Maya Political Condition at the Time of the Conquest.

Maya Political Condition at the Time of the Conquest.

When the Spaniards first explored the coasts of Yucatan they found the peninsula divided into a number of Maya political independent petty states. According to an authority followed by Herrera, these were eighteen in number. There is no complete list of their names, nor can we fix with certainty their boundaries.
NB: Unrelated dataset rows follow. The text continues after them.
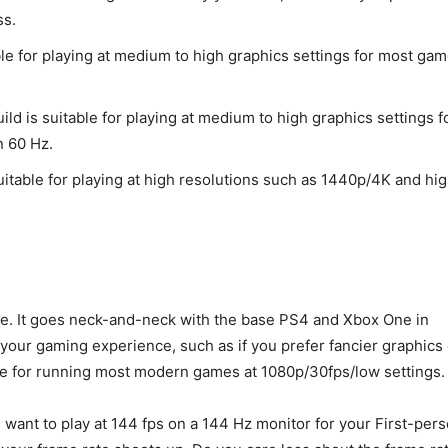
ss.
ble for playing at medium to high graphics settings for most gam
ild is suitable for playing at medium to high graphics settings f
n 60 Hz.
uitable for playing at high resolutions such as 1440p/4K and hi
age. It goes neck-and-neck with the base PS4 and Xbox One in
n your gaming experience, such as if you prefer fancier graphics
ble for running most modern games at 1080p/30fps/low settings.
ou want to play at 144 fps on a 144 Hz monitor for your First-per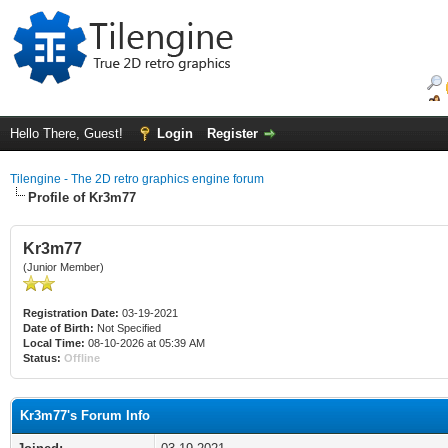
Hello There, Guest!
Login
Register
Tilengine - The 2D retro graphics engine forum
Profile of Kr3m77
Kr3m77
(Junior Member)
Registration Date:
03-19-2021
Date of Birth:
Not Specified
Local Time:
08-10-2026 at 05:39 AM
Status:
Offline
Kr3m77's Forum Info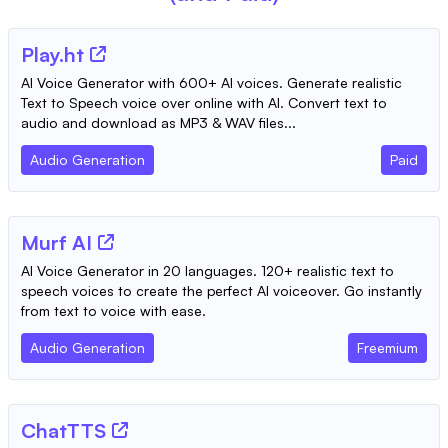
Play.ht
AI Voice Generator with 600+ AI voices. Generate realistic
Text to Speech voice over online with AI. Convert text to
audio and download as MP3 & WAV files...
Audio Generation
Paid
Murf AI
AI Voice Generator in 20 languages. 120+ realistic text to
speech voices to create the perfect AI voiceover. Go instantly
from text to voice with ease.
Audio Generation
Freemium
ChatTTS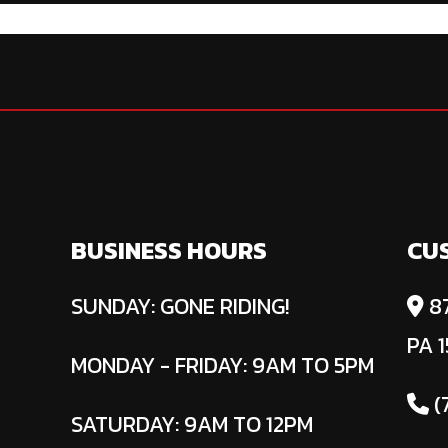
BUSINESS HOURS
CU
SUNDAY: GONE RIDING!
87
PA 1
MONDAY - FRIDAY: 9AM TO 5PM
(
SATURDAY: 9AM TO 12PM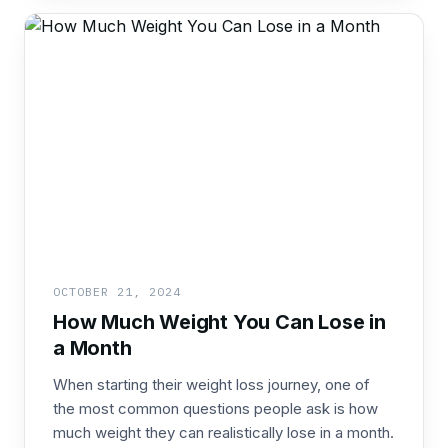
OCTOBER 21, 2024
How Much Weight You Can Lose in
a Month
When starting their weight loss journey, one of
the most common questions people ask is how
much weight they can realistically lose in a month.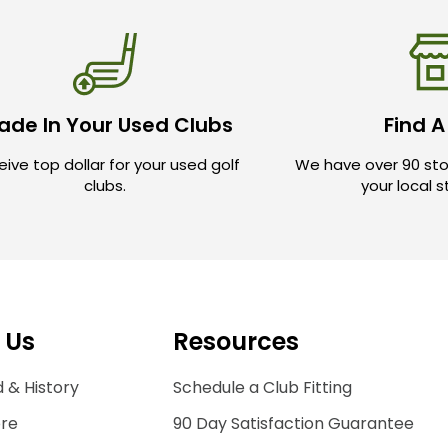
ade In Your Used Clubs
Find A
ive top dollar for your used golf
We have over 90 sto
clubs.
your local 
 Us
Resources
 & History
Schedule a Club Fitting
ore
90 Day Satisfaction Guarantee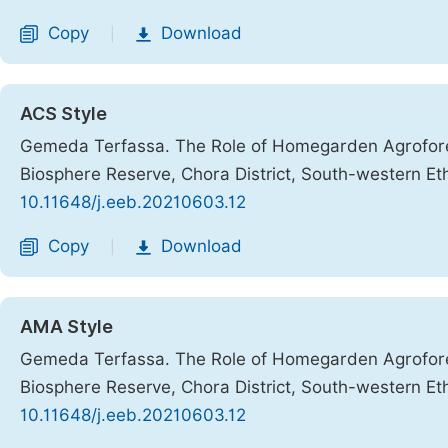
Copy
Download
|
ACS Style
Gemeda Terfassa. The Role of Homegarden Agroforest
Biosphere Reserve, Chora District, South-western Et
10.11648/j.eeb.20210603.12
Copy
Download
|
AMA Style
Gemeda Terfassa. The Role of Homegarden Agroforest
Biosphere Reserve, Chora District, South-western Et
10.11648/j.eeb.20210603.12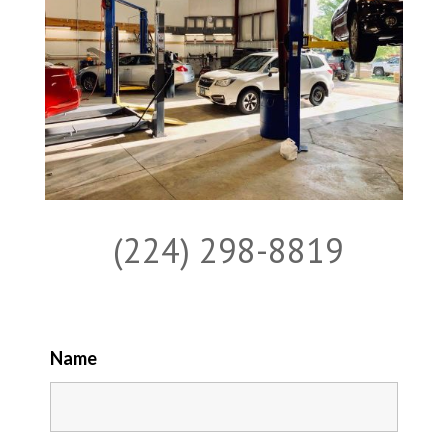
(224) 298-8819
Name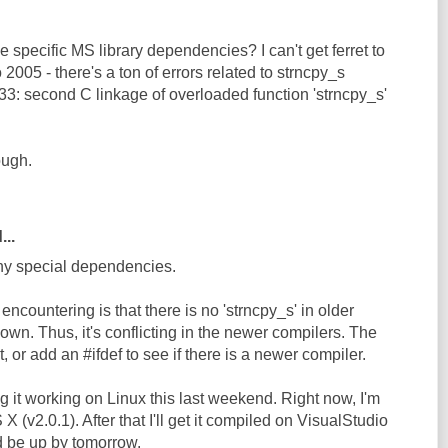
e specific MS library dependencies? I can't get ferret to
 2005 - there's a ton of errors related to strncpy_s
33: second C linkage of overloaded function 'strncpy_s'
ough.
...
any special dependencies.
ncountering is that there is no 'strncpy_s' in older
own. Thus, it's conflicting in the newer compilers. The
it, or add an #ifdef to see if there is a newer compiler.
ng it working on Linux this last weekend. Right now, I'm
 (v2.0.1). After that I'll get it compiled on VisualStudio
d be up by tomorrow.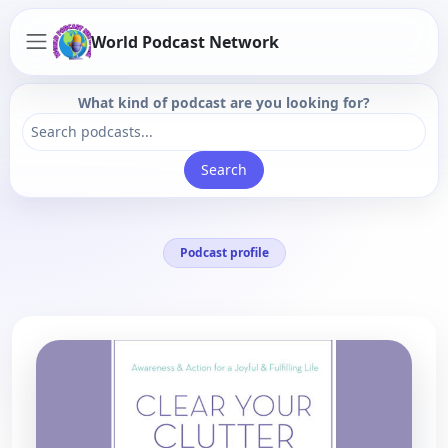
World Podcast Network
What kind of podcast are you looking for?
Search
Podcast profile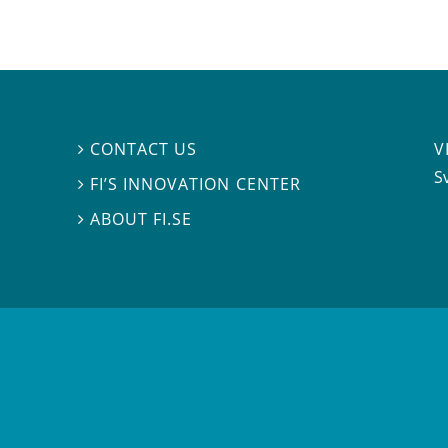
V
CONTACT US

S
FI’S INNOVATION CENTER

ABOUT FI.SE
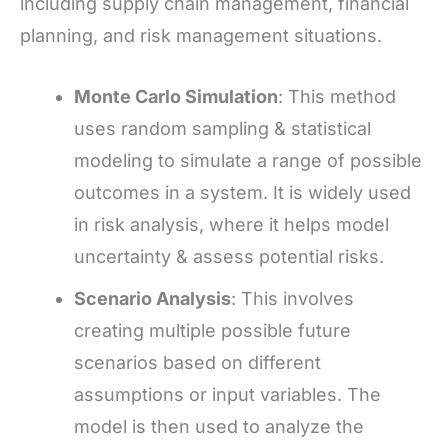
including supply chain management, financial
planning, and risk management situations.
Monte Carlo Simulation
: This method
uses random sampling & statistical
modeling to simulate a range of possible
outcomes in a system. It is widely used
in risk analysis, where it helps model
uncertainty & assess potential risks.
Scenario Analysis
: This involves
creating multiple possible future
scenarios based on different
assumptions or input variables. The
model is then used to analyze the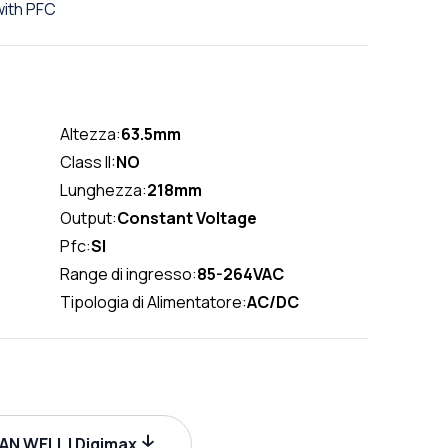
ith PFC
Altezza:
63.5mm
Class II:
NO
Lunghezza:
218mm
Output:
Constant Voltage
Pfc:
SI
Range di ingresso:
85-264VAC
Tipologia di Alimentatore:
AC/DC
N WELL | Digimax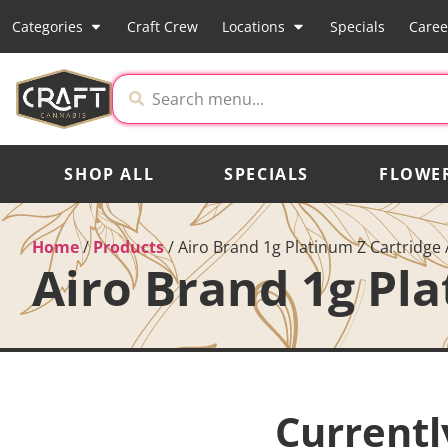
Categories
Craft Crew
Locations
Specials
Caree
SHOP ALL
SPECIALS
FLOWE
Home
/
Products
/
Airo Brand 1g Platinum Z Cartridge 
Airo Brand 1g Pla
Currentl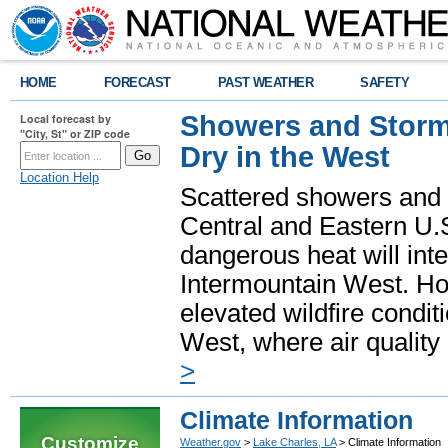
HOME
FORECAST
PAST WEATHER
SAFETY
Showers and Storms
Local forecast by
"City, St" or ZIP code
Dry in the West
Location Help
Scattered showers and 
Central and Eastern U.
dangerous heat will int
Intermountain West. Hot
elevated wildfire condit
West, where air quality
>
Climate Information
Customize
Weather.gov
>
Lake Charles, LA
> Climate Information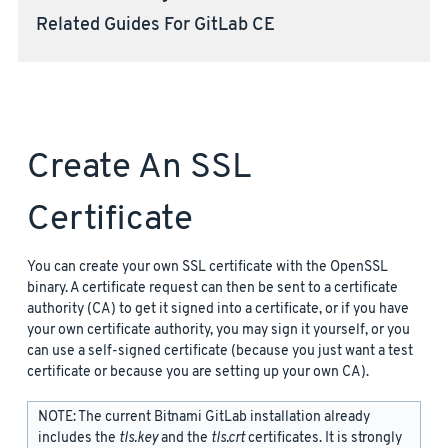
Related Guides For GitLab CE
Create An SSL
Certificate
You can create your own SSL certificate with the OpenSSL
binary. A certificate request can then be sent to a certificate
authority (CA) to get it signed into a certificate, or if you have
your own certificate authority, you may sign it yourself, or you
can use a self-signed certificate (because you just want a test
certificate or because you are setting up your own CA).
NOTE: The current Bitnami GitLab installation already
includes the
tls.key
and the
tls.crt
certificates. It is strongly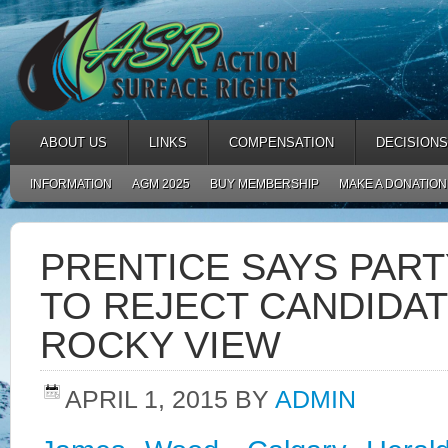
ABOUT US
LINKS
COMPENSATION
DECISIONS
INFORMATION
AGM 2025
BUY MEMBERSHIP
MAKE A DONATION
PRENTICE SAYS PART
TO REJECT CANDIDA
ROCKY VIEW
APRIL 1, 2015
BY
ADMIN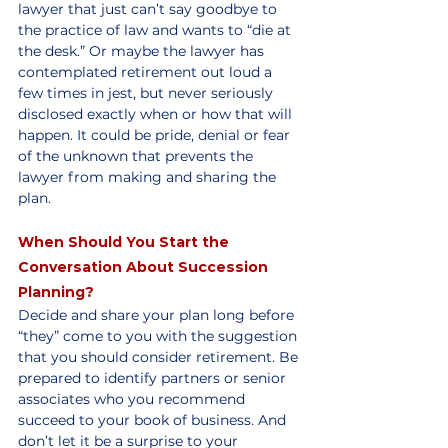
lawyer that just can’t say goodbye to 
the practice of law and wants to “die at 
the desk.” Or maybe the lawyer has 
contemplated retirement out loud a 
few times in jest, but never seriously 
disclosed exactly when or how that will 
happen. It could be pride, denial or fear 
of the unknown that prevents the 
lawyer from making and sharing the 
plan. 
When Should You Start the 
Conversation About Succession 
Planning?
Decide and share your plan long before 
“they” come to you with the suggestion 
that you should consider retirement. Be 
prepared to identify partners or senior 
associates who you recommend 
succeed to your book of business. And 
don’t let it be a surprise to your 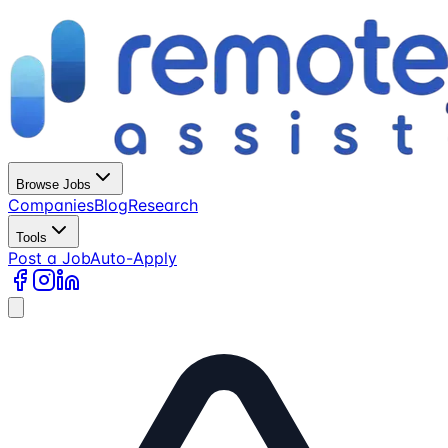
Browse Jobs
Companies
Blog
Research
Tools
Post a Job
Auto-Apply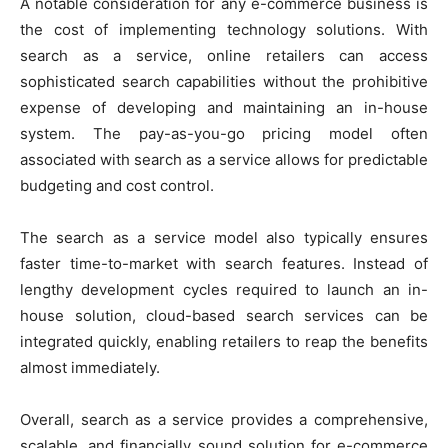
A notable consideration for any e-commerce business is
the cost of implementing technology solutions. With
search as a service, online retailers can access
sophisticated search capabilities without the prohibitive
expense of developing and maintaining an in-house
system. The pay-as-you-go pricing model often
associated with search as a service allows for predictable
budgeting and cost control.
The search as a service model also typically ensures
faster time-to-market with search features. Instead of
lengthy development cycles required to launch an in-
house solution, cloud-based search services can be
integrated quickly, enabling retailers to reap the benefits
almost immediately.
Overall, search as a service provides a comprehensive,
scalable, and financially sound solution for e-commerce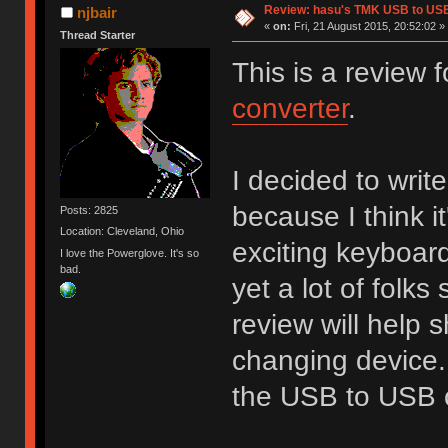
Review: hasu's TMK USB to US
njbair
«
on:
Fri, 21 August 2015, 20:52:02 »
Thread Starter
This is a review
converter
.
I decided to write
because I think i
Posts: 2825
Location: Cleveland, Ohio
exciting keyboard
I love the Powerglove. It's so
bad.
yet a lot of folks 
review will help 
changing device. 
the USB to USB c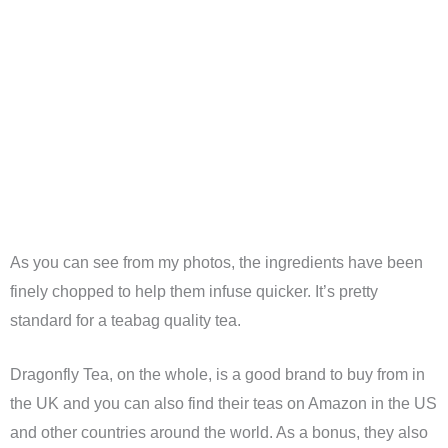
As you can see from my photos, the ingredients have been
finely chopped to help them infuse quicker. It’s pretty
standard for a teabag quality tea.
Dragonfly Tea, on the whole, is a good brand to buy from in
the UK and you can also find their teas on Amazon in the US
and other countries around the world. As a bonus, they also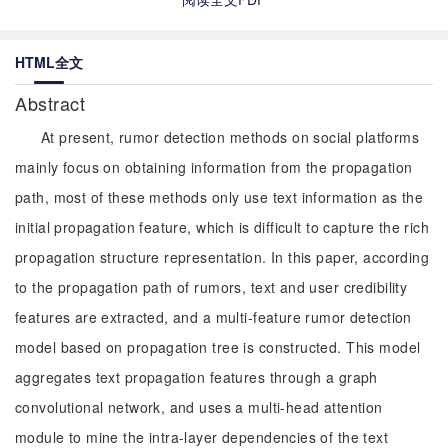
HTML全文
Abstract
At present, rumor detection methods on social platforms
mainly focus on obtaining information from the propagation
path, most of these methods only use text information as the
initial propagation feature, which is difficult to capture the rich
propagation structure representation. In this paper, according
to the propagation path of rumors, text and user credibility
features are extracted, and a multi-feature rumor detection
model based on propagation tree is constructed. This model
aggregates text propagation features through a graph
convolutional network, and uses a multi-head attention
module to mine the intra-layer dependencies of the text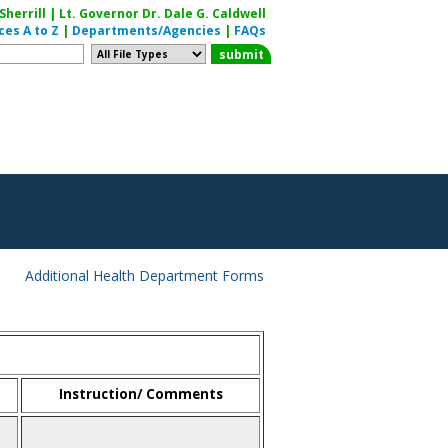
herrill | Lt. Governor Dr. Dale G. Caldwell
ces A to Z
|
Departments/Agencies
|
FAQs
Additional Health Department Forms
Instruction/ Comments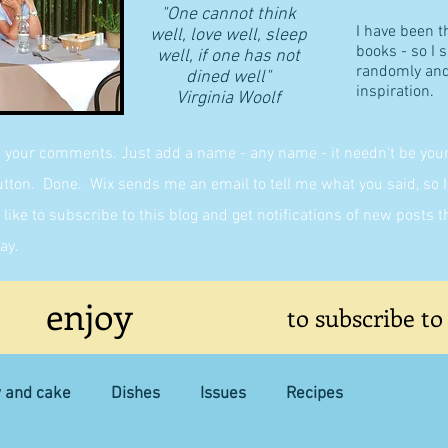
"One cannot think
I have been t
well, love well, sleep
books - so I 
well, if one has not
randomly and 
dined well"
inspiration.
​Virginia Woolf
g your comments. Just add a name - any name - it needn't be yours,
on. Done. Wix sends me an email to tell me what you said, so I 
like to subscribe to this blog and get notifications of new posts 
ay.
enjoy
to subscribe to
y and cake
Dishes
Issues
Recipes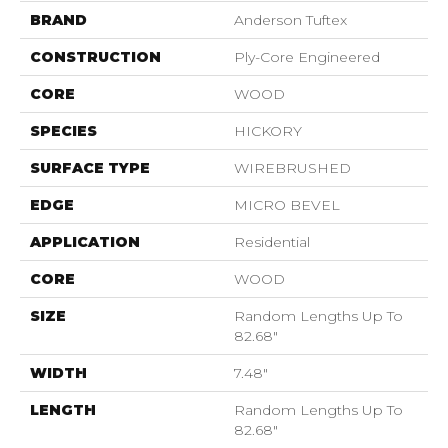
BRAND
Anderson Tuftex
CONSTRUCTION
Ply-Core Engineered
CORE
WOOD
SPECIES
HICKORY
SURFACE TYPE
WIREBRUSHED
EDGE
MICRO BEVEL
APPLICATION
Residential
CORE
WOOD
SIZE
Random Lengths Up To
82.68"
WIDTH
7.48"
LENGTH
Random Lengths Up To
82.68"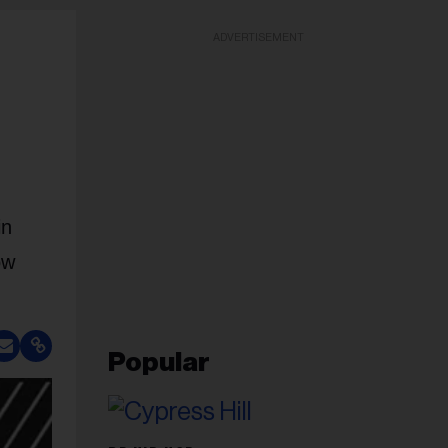
ADVERTISEMENT
in
ow
Popular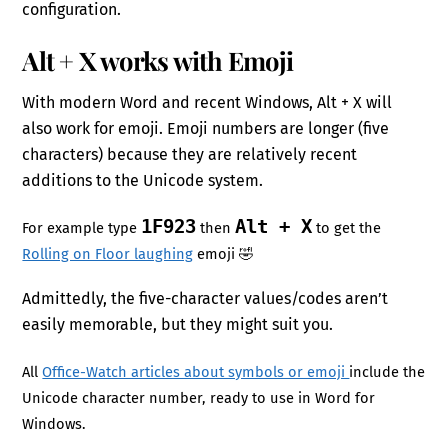
configuration.
Alt + X works with Emoji
With modern Word and recent Windows, Alt + X will
also work for emoji. Emoji numbers are longer (five
characters) because they are relatively recent
additions to the Unicode system.
1F923
Alt + X
For example type
then
to get the
Rolling on Floor laughing
emoji 🤣
Admittedly, the five-character values/codes aren’t
easily memorable, but they might suit you.
All
Office-Watch articles about symbols or emoji
include the
Unicode character number, ready to use in Word for
Windows.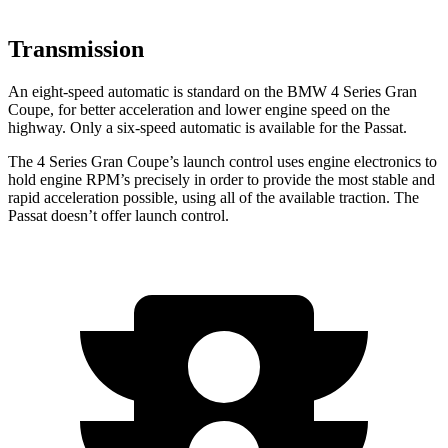
Transmission
An eight-speed automatic is standard on the BMW 4 Series Gran
Coupe, for better acceleration and lower engine speed on the
highway. Only a six-speed automatic is available for the
Passat.
The 4 Series Gran Coupe’s launch control use
s engine electronics to
hold engine RPM’s precisely in order to provide the most stable and
rapid acceleration possible, using all of the available traction. The
Passat
doesn’t offer launch control.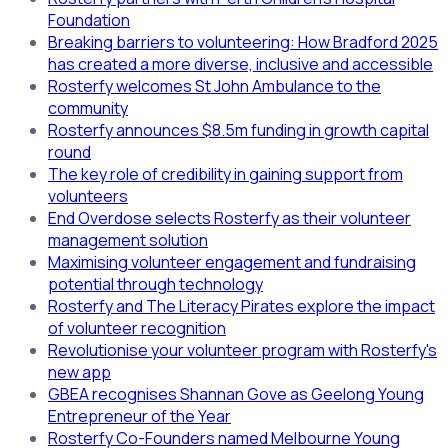
Foundation
Breaking barriers to volunteering: How Bradford 2025
has created a more diverse, inclusive and accessible
Rosterfy welcomes St John Ambulance to the
community
Rosterfy announces $8.5m funding in growth capital
round
The key role of credibility in gaining support from
volunteers
End Overdose selects Rosterfy as their volunteer
management solution
Maximising volunteer engagement and fundraising
potential through technology
Rosterfy and The Literacy Pirates explore the impact
of volunteer recognition
Revolutionise your volunteer program with Rosterfy's
new app
GBEA recognises Shannan Gove as Geelong Young
Entrepreneur of the Year
Rosterfy Co-Founders named Melbourne Young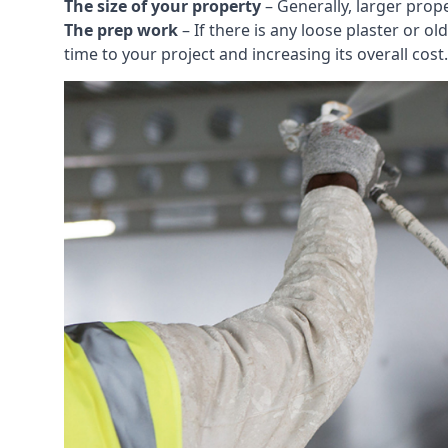
The size of your property
– Generally, larger prop
The prep work
– If there is any loose plaster or
time to your project and increasing its overall cost.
The following list gives their approximate position. On the west coast, beginning at the south—
The Maya Political System:
1.Acalan, on the Bahia de Terminos.
2.Tixchel (or Telchac?)
3.Champoton (Chakanputun, or Potonchan).
4.Kinpech (Campech or Campeche).
5.Canul (Acanul or H’ Canul).
7.Cehpech, in which Merida was founded.
8.Zipatan, on the northwest coast.
On the east coast, beginning at the north—The Maya Political System was divided:
9.Choaca, near Cape Cotoche.
10.Ekab, opposite the Island of Cozumel.
11.Conil, or of the Cupuls.

Bakhalal, or Bacalar.


Taitza, the Peten district.
[26]The Maya political system in the Central provinces—

H’ Chel (or Ah Kin Chel) in which Itzamal was located.

Zotuta, of the Cocoms.

Mani, of the Xius.

Cochuah (or Cochva, or Cocolá), the principal town of which was Ichmul.
As No. 15, the Peten district, was not conquered by the Spaniards until 1697, it was doubtless not included in the list drawn up by Herrera’s authority, so that the above would correspond with his statement.
Each of these Mayan politcial provinces was ruled by a hereditary chief, who was called batab, or batabil uinic (uinic=man). He sometimes bore two names, the first being that of his mother, the second of his father, as Can Ek, in which Can was from the maternal, Ek from the paternal line. The surname (kaba) descended through the male. It was called hach kaba, the true name, or hool kaba, the head name. Much attention was paid to preserving the genealogy, and the word for “of noble birth” was ah kaba, “he who has a name.”
Each Mayan village of a province was organized under a ruler, who was styled halach uinic, the true or real man. Frequently he was a junior member [of the reigning family. He was assisted by a second in command, termed ah kulel, as a lieutenant, and various subordinate officials, whose duties will be explained in the notes to Nakuk Pech’s narrative.
Personal tenure of land did not exist. The town lands were divided out annually among the members of the community, as their wants required, the consumption of each adult being calculated at twenty loads (of a man) of maize each year, this being the staple food.